Darah, Nyawa, dan Identitas yang Terlupakan, seringkali terlalu praktis dan teknis dalam memandang sebuah infrastruktur. Namun, Jembatan Tinggi Lembah Anai dan Jembatan Kembar Anai bukanlah sekadar tumpukan baja dan beton. Ia adalah monumen bisu dari tetesan keringat, darah, dan nyawa ribuan pendahulu kita yang dipaksa bekerja oleh kolonial Belanda demi sebuah ambisi kemajuan. Ketika jembatan ini berdiri tegak menantang curamnya tebing dan derasnya air terjun, ia menjadi saksi bisu bagaimana Sumatera Barat pernah menjadi pusat perhatian dunia.

Karya Novel Buya Hamka

Bukti bahwa begitu melekatnya dunia kereta api dengan keseharian masyarakat Sumbar, silahkan baca kembali karya-karya novel Buya Hamka yang selalu bercerita dan menggunakan transportasi kebanggaan waktu itu yaitu Kereta Api, yang lebih dikenal dengan Lokomotif nya yaitu Mak Itam alias Loko Uap.

Kereta api bagi Buya Hamka adalah bagian dari pengalaman mobilitas, baik untuk mencari ilmu maupun merasakan keindahan alam.

Di surau-surau di Ranah Minangkabau ini sering kita dengar nasihat para tokoh agama, “Berjalan lah engkau sesuai Rel yang sudah ditentukan. Karena Rel itu tidak pernah berbelok secara tiba-tiba…”. Saya gak tahu persis sejak kapan nasihat seperti ini mulai berkembang. Segitu dalamnya dunia kereta api ini di Sumbar meresap hingga menjadi nasehat sehari-hari. Yang jelas, saya tidak pernah dengar pemuka agama yang menasehati agar berjalan sesuai Jalan Raya. Walau jalan raya lebih dulu ada sebelum Rel Kereta Api.

Jika bertemu Tokoh-tokoh Senior Nasional asal Sumatera Barat, mereka bisa semalam suntuk akan bercerita nostalgia bagaimana dulu perjuangan hidupnya didukung oleh Kereta Api.

Warisan Dunia

Sumatera Barat dulu maju, dikenal, dan disegani karena eksistensi Railways (Kereta Api) terutama dari Sawahlunto ke Emma Haven atau Teluk Bayur.

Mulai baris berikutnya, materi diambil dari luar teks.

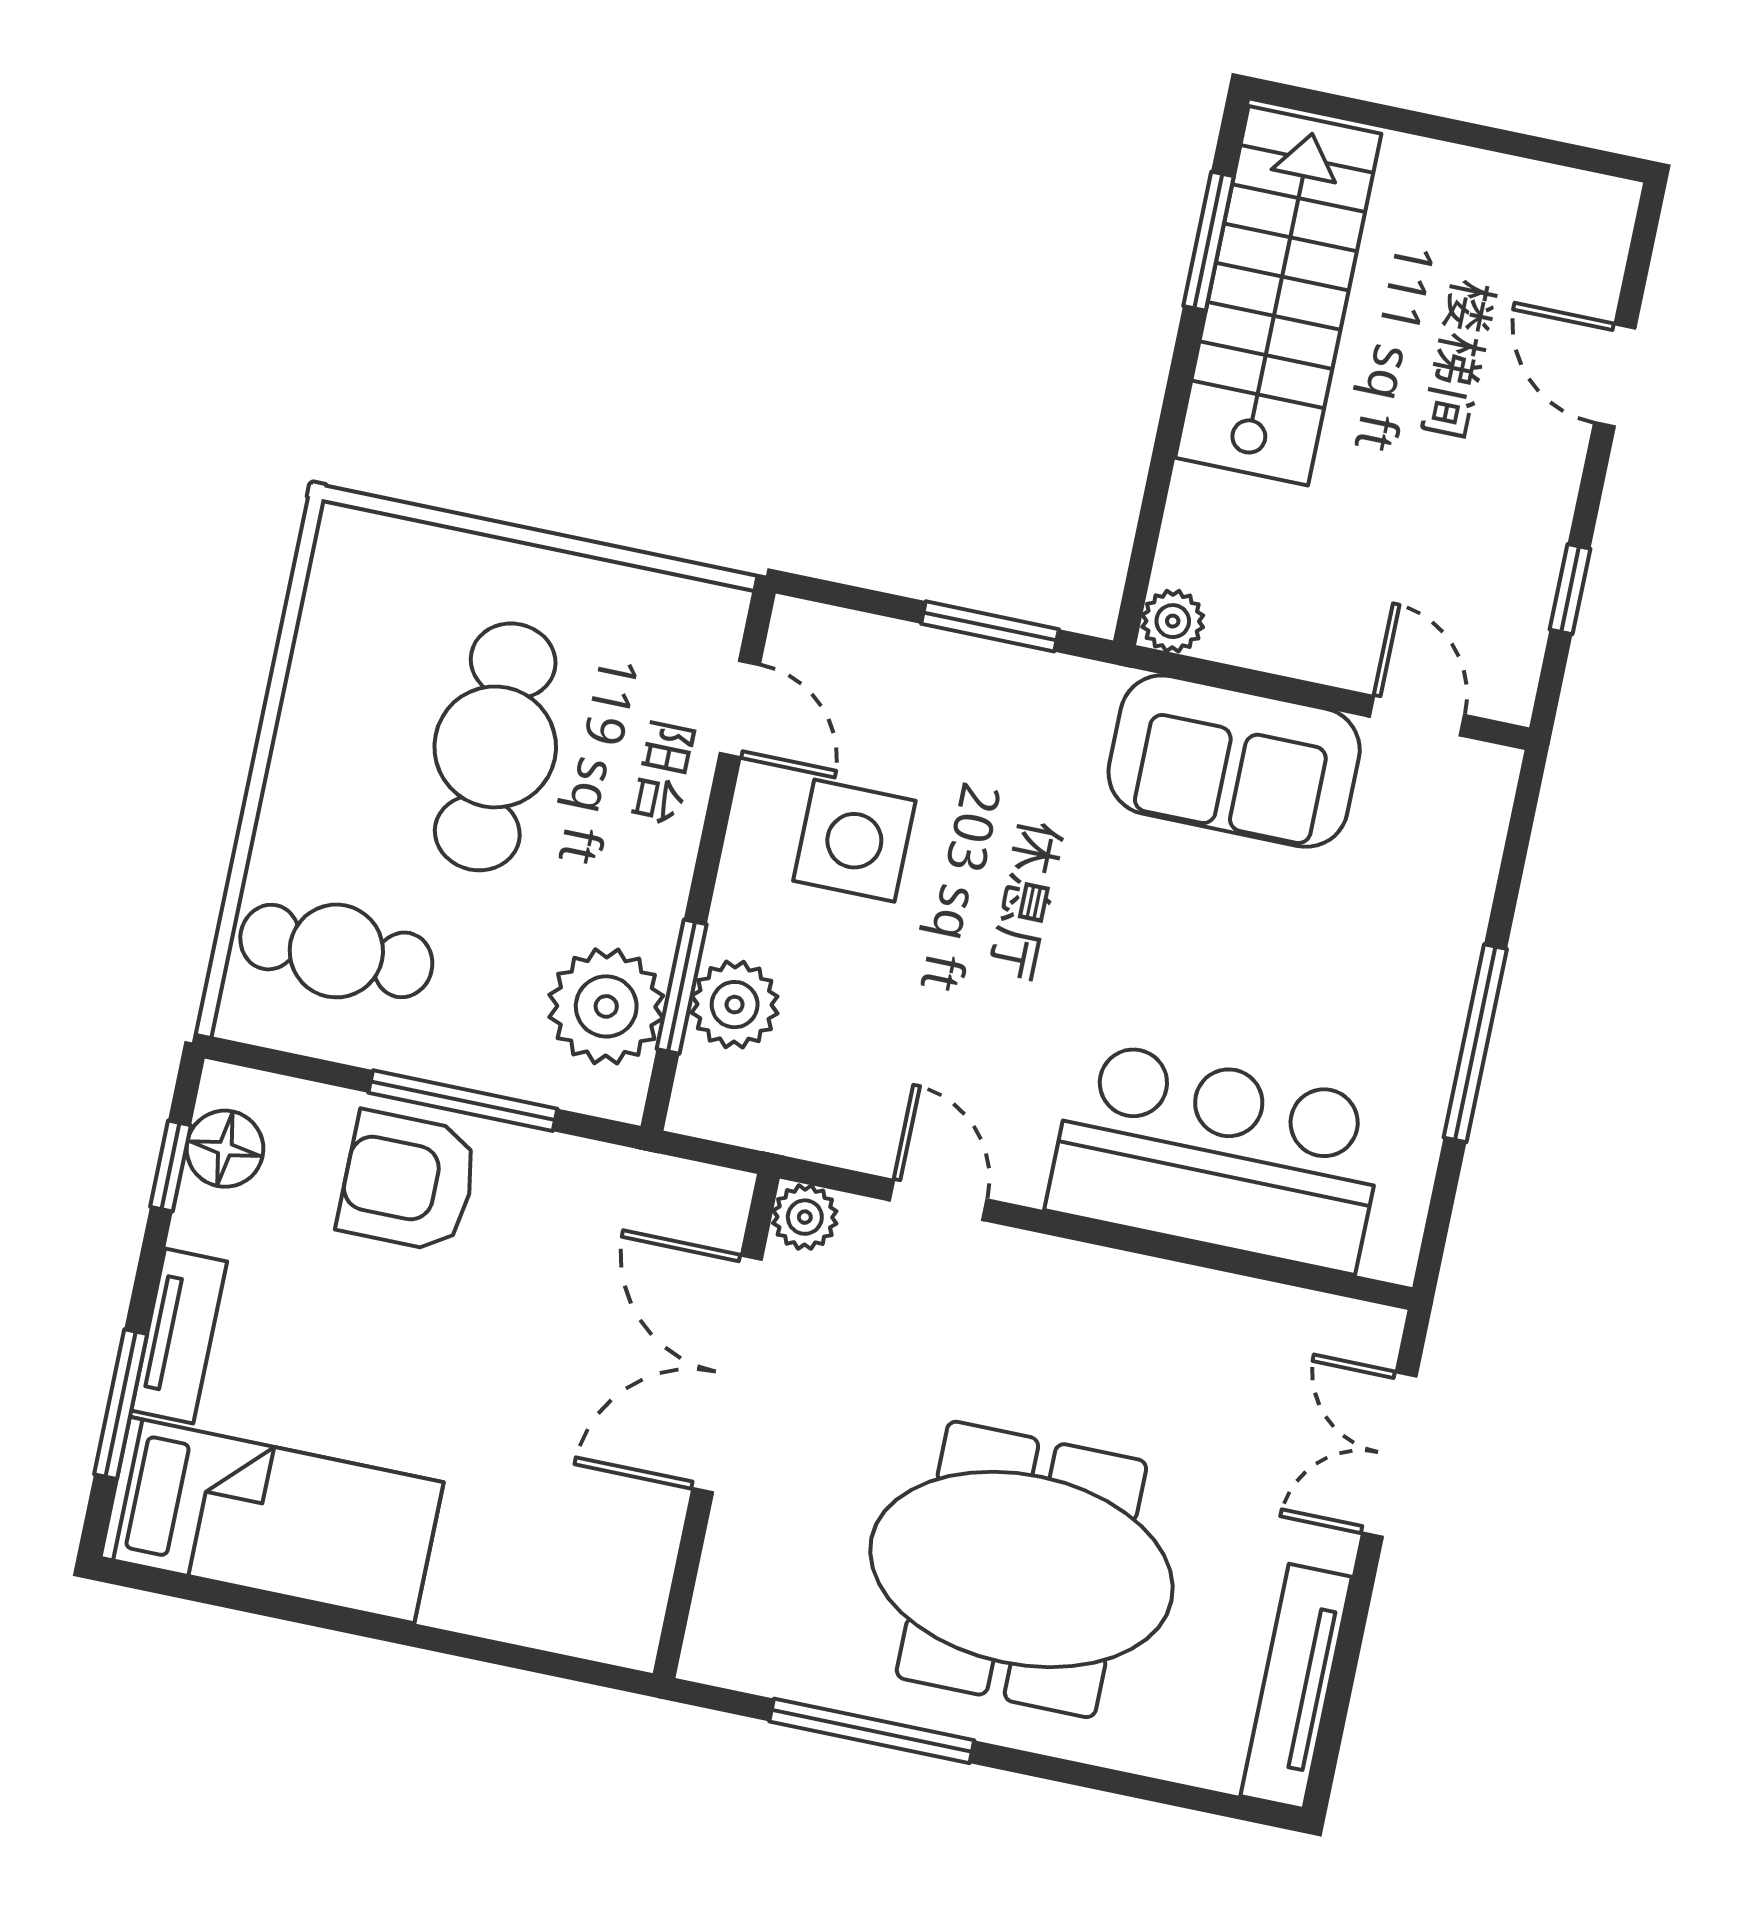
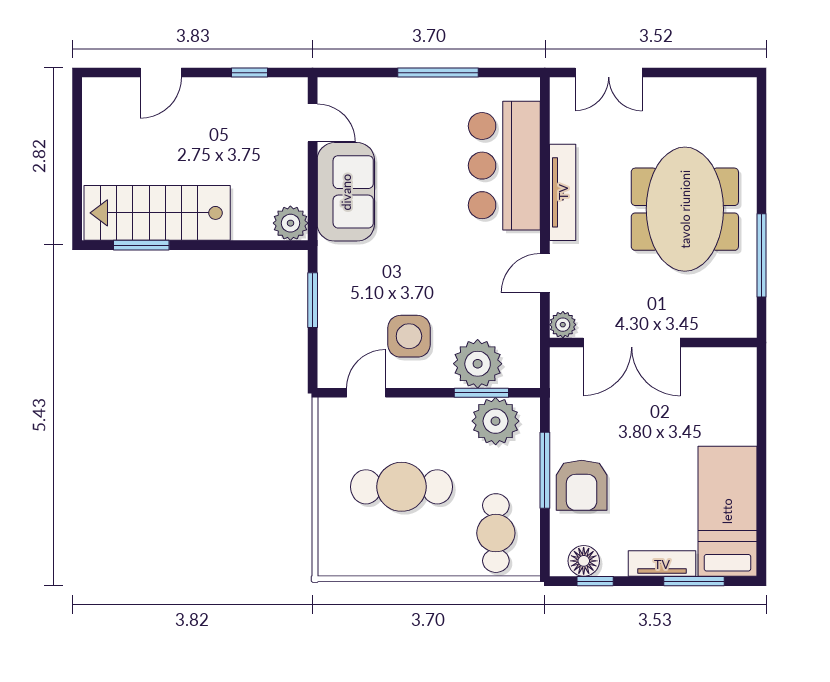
plant: (1173, 621) -> (290, 223), width x1.38, depth x1.38
door: (1417, 716) -> (313, 123), swing flipped
plant: (735, 1005) -> (478, 364), width x1.36, depth x1.36
tv unit: (1296, 1686) -> (563, 192), moved, turned -90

Kehadiran Lokomotif Uap yang membelah keindahan Tropical Rainforest Lembah Anai adalah simbol modernitas pada masanya. Hari ini, saat jembatan tersebut telah menyandang status sebagai World Heritage UNESCO, kita justru akan dihadapkan pada wacana pembongkaran. Sungguh sebuah ironi yang menyayat hati. Apakah kita adalah bangsa yang begitu pendek ingatan, hingga dengan mudahnya menghapus jejak perjuangan nenek moyang demi solusi jangka pendek?

Jembatan sebagai Ikon dan Harga Diri

Pada tahun 2007, saya dan teman-teman MPKAS sempat berjuang mencari sponsor hanya untuk melakukan painting ulang pada jembatan ini (termasuk beberapa gerbong kereta api) dengan warna Oranye. Setelah lapuk dan pudar, cat nya dikembalikan lagi oleh PT KAI ke warna perak. Tujuannya sederhana namun fundamental: agar jembatan ini tampil lebih “ngecring”, lebih cantik, dan yang paling penting, agar masyarakat tidak lupa. Saya ingin setiap orang yang melintas di Lembah Anai menoleh dan menyadari bahwa di sana ada sebuah Warisan Dunia yang sangat agung.

Kita tidak boleh menutup mata bahwa jalur transportasi darat di Lembah Anai adalah main artery atau urat nadi perekonomian Sumatera Barat. Namun, menyelesaikan masalah banjir dengan mengorbankan jembatan bersejarah adalah logika yang sangat berbahaya. Membongkar jembatan ini sama saja dengan memutus mata rantai sejarah peradaban Minangkabau yang mendunia lewat jalur besi. Jika jembatan ini hilang, maka Kereta Api Sumatera Barat hanya akan menjadi dongeng pengantar tidur dan catatan kusam di arsip UNESCO.

Logistik dan Efisiensi Angkutan Barang

Revitalisasi jembatan dan jalur ini bukan sekadar urusan romantisme sejarah atau pariwisata semata. Kita harus melihat visi yang lebih besar: efisiensi freight transport (angkutan barang). Kereta api adalah solusi logistik paling masuk akal untuk menghubungkan komoditas dari Pantai Barat menuju Pantai Timur Sumatera.